[Opening Selected extract section]

There have already been a couple of attacks that have sought to get access to a user’s biometric data. These types of attacks don’t show any signs of slowing down.

The ownership and control of identity will be a major topic of discussion

There is consensus in the industry that identity attributes should belong to and be controlled by the people who own them. Citizens.

Organisations shouldn’t have to issue digital identities. Instead, each person should bring their own identity and choose which information they share with the company, and an independent authority would verify this data before a digital information exchange takes place.

When it comes to the advantages of using blockchain to store identities, the list is endless. The control of data is with the person who owns it. They can revoke access to data by third-party companies, update the data themselves, and delete information they don’t want. Everything that GDPR regulators would die for.

Since Satoshi Nakamoto released his white paper on Bitcoin in 2008, we still haven’t seen widespread adoption of digital identity. Why?

There are a few answers to this question. First, there is still much debate about what we would use to authenticate ourselves online. Right now, we typically use a password and username, and in higher-level situations, we have to identify ourselves with a bank account, address, passport, or driver’s license. Some experts say we could use identity attributes like proof of bank account ownership, library memberships, and government accounts online. Some argue that we should use biometrics like facial recognition or fingerprints, but both have already been successfully hacked. Others say we could move towards a model using identity attributes based on our behavior, but most consumers find this terrifyingly dystopian. And many experts say the answer is a mix of all the above.

“Whenever things as sensitive as biometric templates are written to an immutable ledger, you don’t know what will happen with that data years into the future.” Says Ed Eykholt, VP of Engineering for non-profit biometric service provider iRespond, in an interview for Biometric Update.

But what counts as an identity attribute? How do you regulate this and stop sensitive data from being accessible to hackers? These questions are still up for grabs, and W3.org has a working group that has been making a good start.

The industry has already put to bad ideas of using blockchain for identity because running sensitive identity data in the blockchain would be tricky to do securely. A centralised identity service on a decentralised data exchange platform appears to be the way forward, but who becomes responsible for this data? Would you trust the government with it? Or your bank?

[Closing Selected extract section]

§ **Work instructions**
Carry on the piece about blockchain and digital identity from its final sentence, in the same style.

[Opening Data for analysis section]

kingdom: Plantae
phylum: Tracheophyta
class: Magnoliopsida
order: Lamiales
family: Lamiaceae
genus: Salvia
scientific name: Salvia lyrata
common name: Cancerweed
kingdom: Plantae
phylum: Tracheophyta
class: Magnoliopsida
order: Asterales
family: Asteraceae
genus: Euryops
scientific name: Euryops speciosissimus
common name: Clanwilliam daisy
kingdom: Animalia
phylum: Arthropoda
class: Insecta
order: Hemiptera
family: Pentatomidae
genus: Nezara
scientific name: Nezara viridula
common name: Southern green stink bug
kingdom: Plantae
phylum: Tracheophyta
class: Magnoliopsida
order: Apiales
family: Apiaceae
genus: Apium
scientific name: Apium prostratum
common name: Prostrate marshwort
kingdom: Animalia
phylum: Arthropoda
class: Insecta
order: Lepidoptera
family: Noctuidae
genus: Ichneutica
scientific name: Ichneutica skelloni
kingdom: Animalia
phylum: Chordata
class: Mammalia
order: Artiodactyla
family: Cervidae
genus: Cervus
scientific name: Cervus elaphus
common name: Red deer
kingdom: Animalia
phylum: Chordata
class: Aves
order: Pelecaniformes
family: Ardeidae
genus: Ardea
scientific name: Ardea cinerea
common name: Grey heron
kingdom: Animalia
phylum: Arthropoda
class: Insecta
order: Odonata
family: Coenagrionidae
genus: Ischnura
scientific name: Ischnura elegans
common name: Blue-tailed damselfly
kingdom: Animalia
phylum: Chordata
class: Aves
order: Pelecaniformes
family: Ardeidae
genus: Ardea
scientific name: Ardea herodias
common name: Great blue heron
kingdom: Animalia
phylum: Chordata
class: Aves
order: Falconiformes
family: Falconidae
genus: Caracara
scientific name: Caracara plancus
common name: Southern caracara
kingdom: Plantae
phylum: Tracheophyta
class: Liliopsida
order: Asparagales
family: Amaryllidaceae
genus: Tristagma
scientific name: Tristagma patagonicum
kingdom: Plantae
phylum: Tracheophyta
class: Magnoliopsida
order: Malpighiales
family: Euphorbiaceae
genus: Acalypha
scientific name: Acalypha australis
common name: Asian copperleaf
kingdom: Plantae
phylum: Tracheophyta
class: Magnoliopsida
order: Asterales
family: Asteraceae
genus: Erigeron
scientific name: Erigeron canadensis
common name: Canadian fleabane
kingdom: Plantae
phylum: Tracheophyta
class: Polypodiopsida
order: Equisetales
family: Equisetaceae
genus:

[Closing Data for analysis section]

§ **Result for this exercise**
We’ve already seen what security issues a nationwide identity database can create, thanks to India’s Aadhar hacking incidents. The fact is, there are still a lot of questions to be answered and a lot of collaboration between private and public companies all over the world to make this work.

The banking industry will be focused on trust

2020 will be a busy year for banks. Banks were traditionally trusted with safeguarding the gold bullion, but today, banks have a much larger responsibility to safeguard our data. There have been significant challenges in doing so, especially as Open Banking encourages sharing data via APIs with third-party providers and FinTechs.

The move will bring about significant consumer benefits and allow greater market competition, but it creates more layers for data to leak or be exploited. One that banks and financial technology companies alike will have to work hard to close.

Banks also have to think about Know Your Customer (KYC) checks and what they can do to improve a system already being exploited. According to UK Finance:

“Unauthorised financial fraud losses across payment cards, remote banking and cheques totalled £844.8 million in 2018, an increase of 16 per cent compared to 2017.”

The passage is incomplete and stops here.